## Task details:
Could you turn the lines from the line with "With this my" to the line with "Many of the", both included, into a numbered list and leave out the blank lines?
** Opening Source material block **
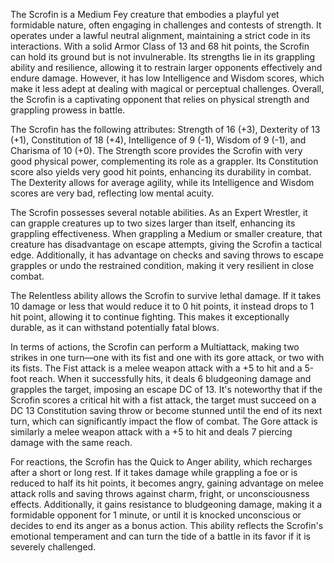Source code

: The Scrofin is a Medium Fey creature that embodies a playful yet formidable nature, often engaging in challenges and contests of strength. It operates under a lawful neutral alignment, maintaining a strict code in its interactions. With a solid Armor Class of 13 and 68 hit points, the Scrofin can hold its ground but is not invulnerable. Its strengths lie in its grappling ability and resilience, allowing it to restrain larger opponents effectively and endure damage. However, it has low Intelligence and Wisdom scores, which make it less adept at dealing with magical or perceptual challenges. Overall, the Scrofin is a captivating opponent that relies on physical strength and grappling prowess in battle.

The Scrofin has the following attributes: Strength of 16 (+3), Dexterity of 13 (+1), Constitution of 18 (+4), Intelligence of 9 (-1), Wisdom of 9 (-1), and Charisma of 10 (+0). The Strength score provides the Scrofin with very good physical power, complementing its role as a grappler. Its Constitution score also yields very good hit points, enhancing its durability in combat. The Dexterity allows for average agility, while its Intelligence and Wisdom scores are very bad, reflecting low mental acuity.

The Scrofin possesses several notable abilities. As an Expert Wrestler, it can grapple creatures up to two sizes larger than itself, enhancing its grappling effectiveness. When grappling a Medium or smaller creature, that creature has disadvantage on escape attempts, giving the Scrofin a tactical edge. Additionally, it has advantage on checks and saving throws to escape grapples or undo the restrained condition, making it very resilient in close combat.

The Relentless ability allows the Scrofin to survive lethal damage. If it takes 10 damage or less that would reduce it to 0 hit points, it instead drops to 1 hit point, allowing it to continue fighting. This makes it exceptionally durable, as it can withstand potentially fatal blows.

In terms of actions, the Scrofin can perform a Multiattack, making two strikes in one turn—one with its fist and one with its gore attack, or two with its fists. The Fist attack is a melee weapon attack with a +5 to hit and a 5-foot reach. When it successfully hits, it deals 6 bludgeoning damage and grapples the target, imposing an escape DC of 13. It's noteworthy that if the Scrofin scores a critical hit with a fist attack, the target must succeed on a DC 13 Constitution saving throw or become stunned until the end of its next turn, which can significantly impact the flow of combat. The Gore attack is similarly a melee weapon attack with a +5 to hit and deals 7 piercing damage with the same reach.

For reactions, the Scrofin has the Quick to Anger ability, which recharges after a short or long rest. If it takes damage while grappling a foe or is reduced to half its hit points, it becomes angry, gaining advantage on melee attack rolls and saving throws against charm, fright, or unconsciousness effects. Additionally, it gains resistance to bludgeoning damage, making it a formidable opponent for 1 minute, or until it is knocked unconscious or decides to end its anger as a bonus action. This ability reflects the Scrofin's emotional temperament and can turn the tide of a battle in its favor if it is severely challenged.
** Closing Source material block **
** Opening Source material block **
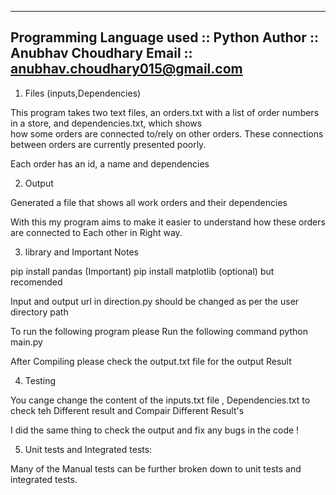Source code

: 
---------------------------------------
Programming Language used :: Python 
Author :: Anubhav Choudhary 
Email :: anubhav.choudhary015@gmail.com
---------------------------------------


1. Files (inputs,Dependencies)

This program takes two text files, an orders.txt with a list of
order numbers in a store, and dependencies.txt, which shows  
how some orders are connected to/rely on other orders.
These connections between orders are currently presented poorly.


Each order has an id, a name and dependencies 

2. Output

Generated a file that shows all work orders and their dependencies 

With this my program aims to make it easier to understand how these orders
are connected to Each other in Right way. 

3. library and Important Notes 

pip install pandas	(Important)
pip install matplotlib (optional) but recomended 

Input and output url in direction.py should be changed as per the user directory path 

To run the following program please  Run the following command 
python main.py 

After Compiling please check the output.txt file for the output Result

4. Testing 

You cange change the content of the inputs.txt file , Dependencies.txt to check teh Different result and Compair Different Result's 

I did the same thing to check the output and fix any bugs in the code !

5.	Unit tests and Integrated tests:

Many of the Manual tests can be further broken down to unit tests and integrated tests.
** Closing Source material block **
## Solution to this problem:
1. With this my program aims to make it easier to understand how these orders
2. are connected to Each other in Right way. 
3. 3. library and Important Notes 
4. pip install pandas	(Important)
5. pip install matplotlib (optional) but recomended 
6. Input and output url in direction.py should be changed as per the user directory path 
7. To run the following program please  Run the following command 
8. python main.py 
9. After Compiling please check the output.txt file for the output Result
10. 4. Testing 
11. You cange change the content of the inputs.txt file , Dependencies.txt to check teh Different result and Compair Different Result's 
12. I did the same thing to check the output and fix any bugs in the code !
13. 5.	Unit tests and Integrated tests:
14. Many of the Manual tests can be further broken down to unit tests and integrated tests.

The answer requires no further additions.